[Start]

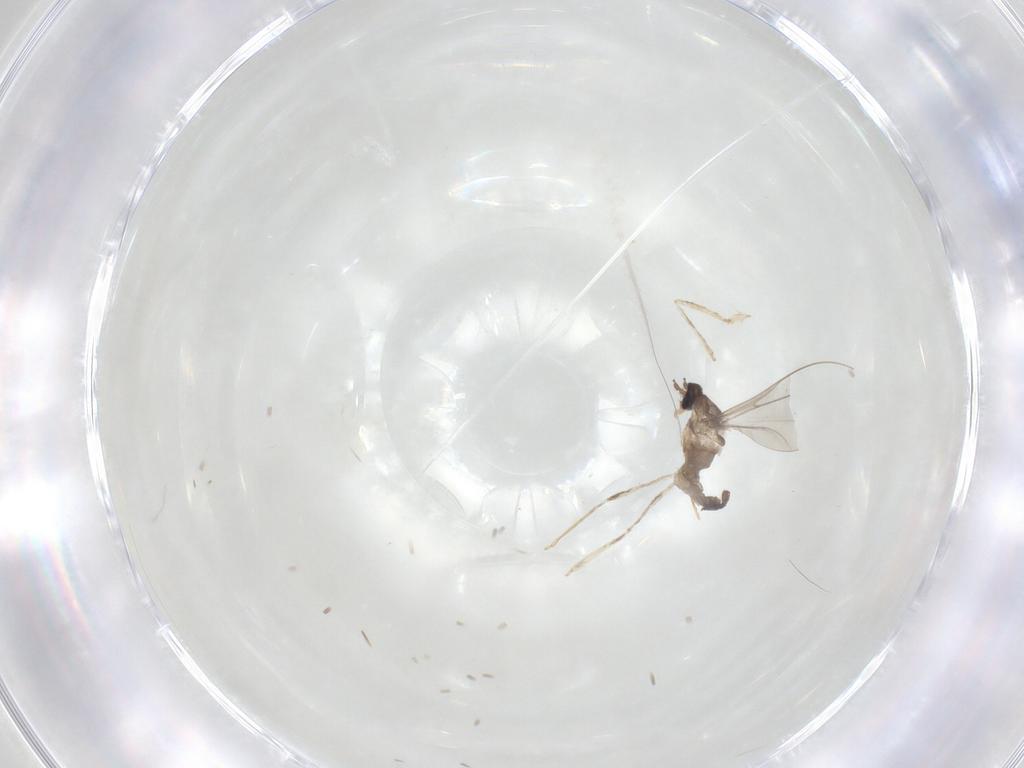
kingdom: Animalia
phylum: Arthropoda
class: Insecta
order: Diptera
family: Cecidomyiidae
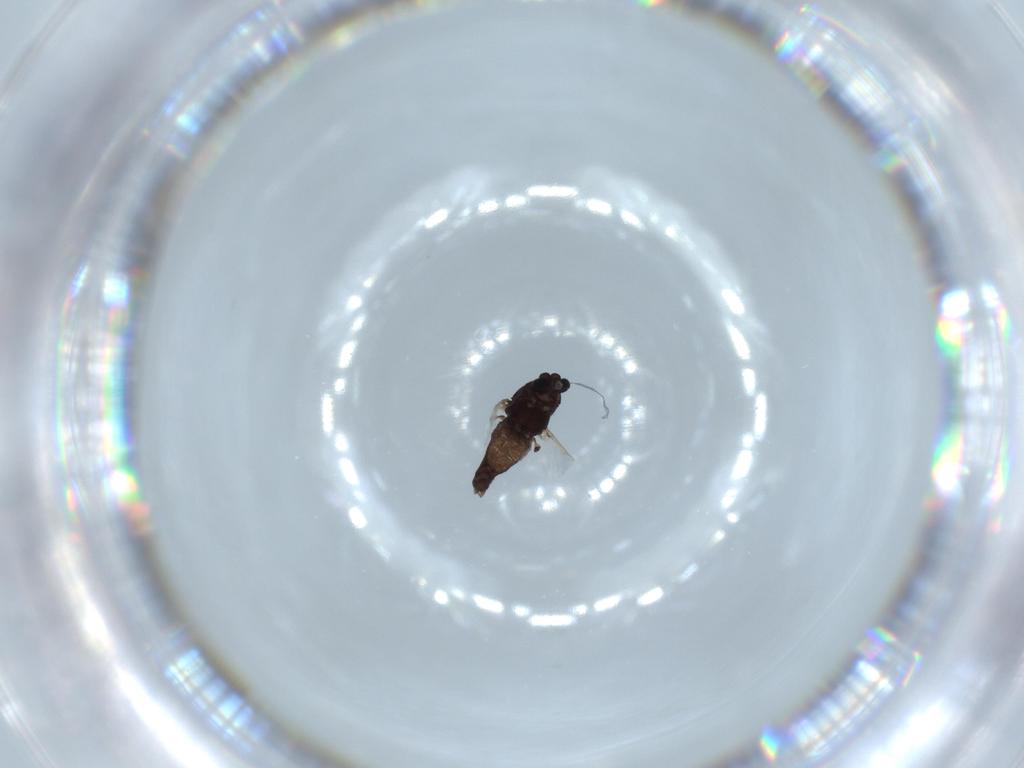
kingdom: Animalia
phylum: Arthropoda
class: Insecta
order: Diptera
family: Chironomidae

[End]

■ Instructions to follow ■
Rewrite the lines above as a JSON list of strings, one string per line, with blank lines omitted and the pictures left out.

■ Exercise response ■
[
  "kingdom: Animalia",
  "phylum: Arthropoda",
  "class: Insecta",
  "order: Diptera",
  "family: Cecidomyiidae",
  "kingdom: Animalia",
  "phylum: Arthropoda",
  "class: Insecta",
  "order: Diptera",
  "family: Chironomidae"
]